Your assignment:
Output each line of the listing exactly, though pictures are not to appear.

Provided material:
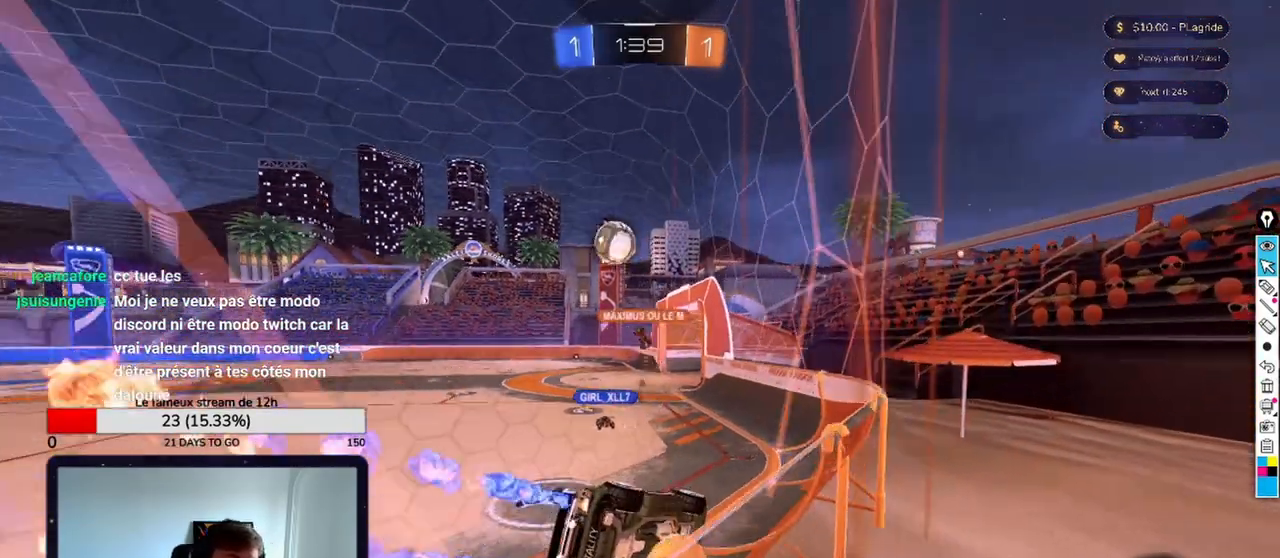
{"buttons": [], "left_stick": "center", "right_stick": "center", "events": [[292, "A", "down"], [417, "A", "up"]]}
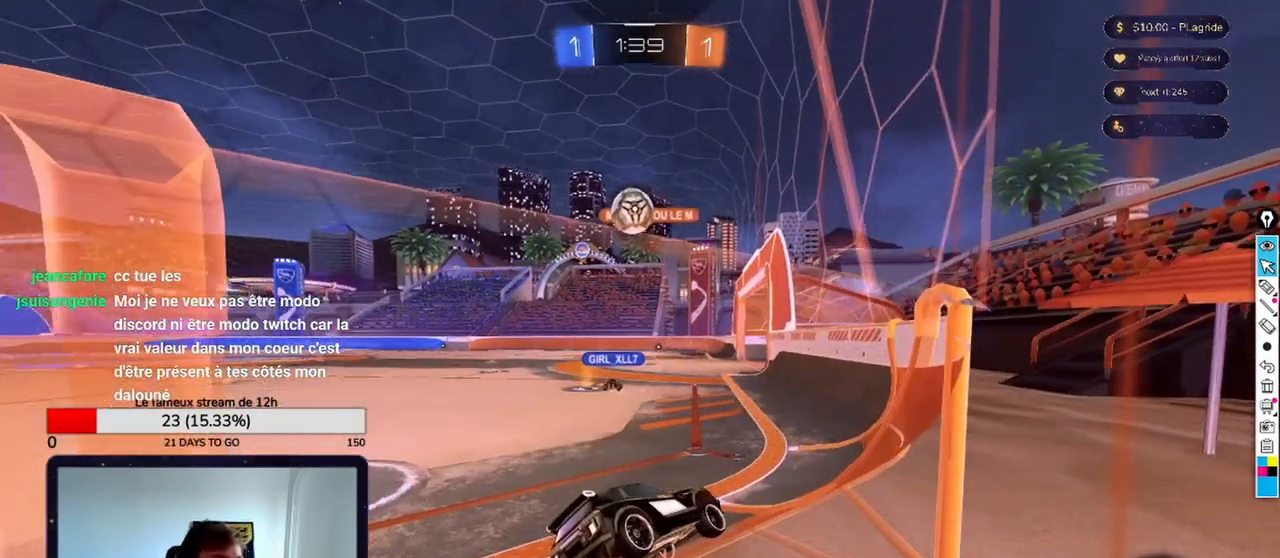
{"buttons": [], "left_stick": "center", "right_stick": "center", "events": []}
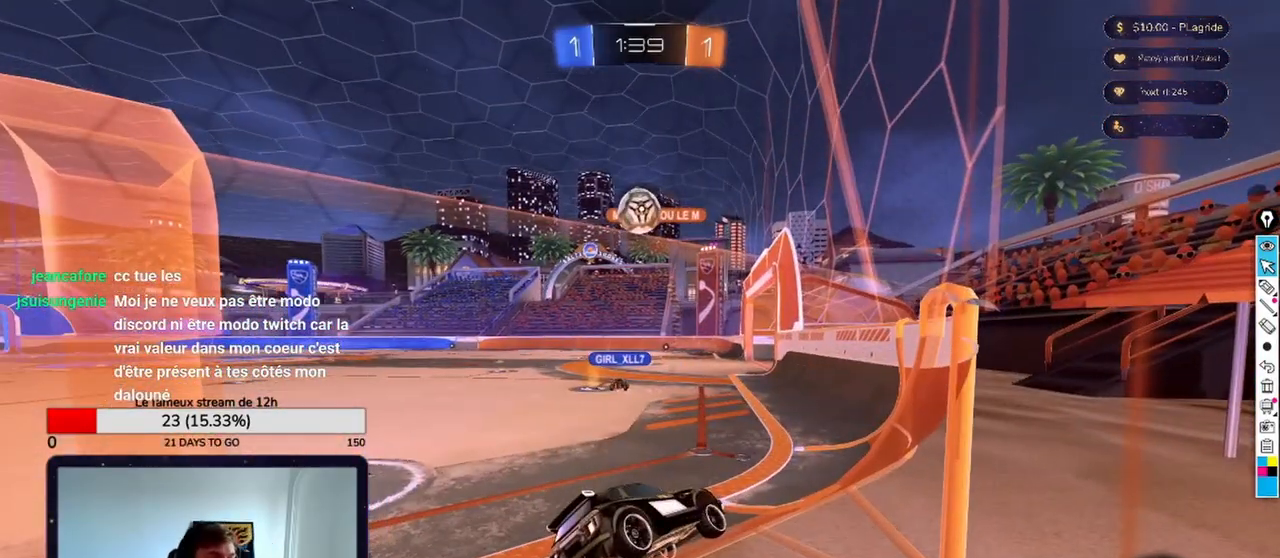
{"buttons": [], "left_stick": "center", "right_stick": "center", "events": [[375, "X", "down"], [458, "X", "up"]]}
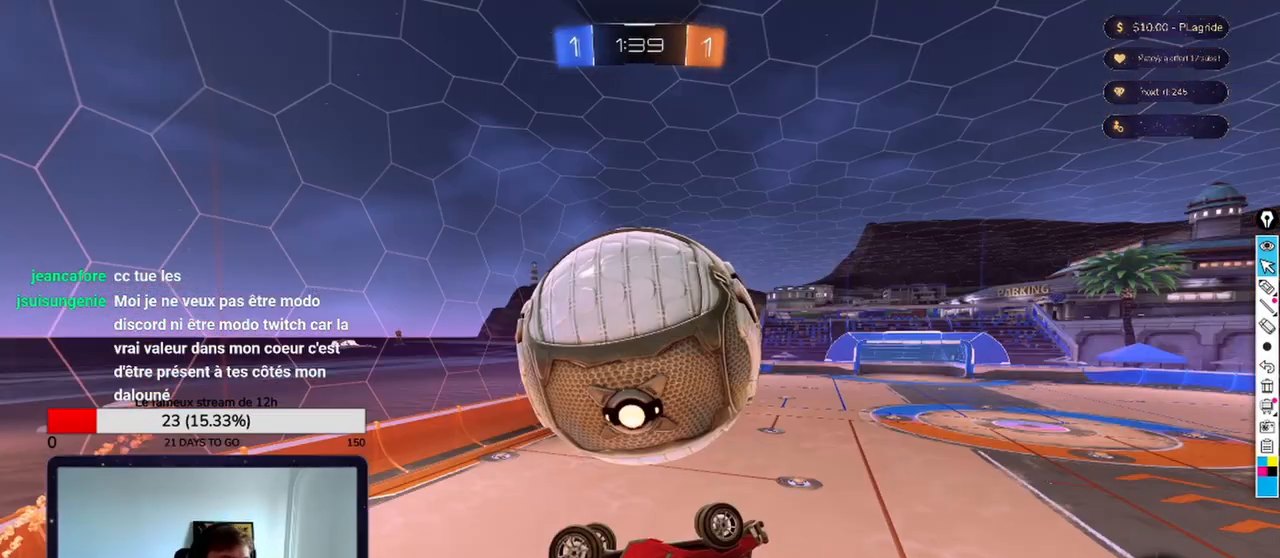
{"buttons": [], "left_stick": "center", "right_stick": "center", "events": []}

Response box:
{"buttons": [], "left_stick": "center", "right_stick": "center", "events": [[292, "A", "down"], [417, "A", "up"]]}
{"buttons": [], "left_stick": "center", "right_stick": "center", "events": []}
{"buttons": [], "left_stick": "center", "right_stick": "center", "events": [[375, "X", "down"], [458, "X", "up"]]}
{"buttons": [], "left_stick": "center", "right_stick": "center", "events": []}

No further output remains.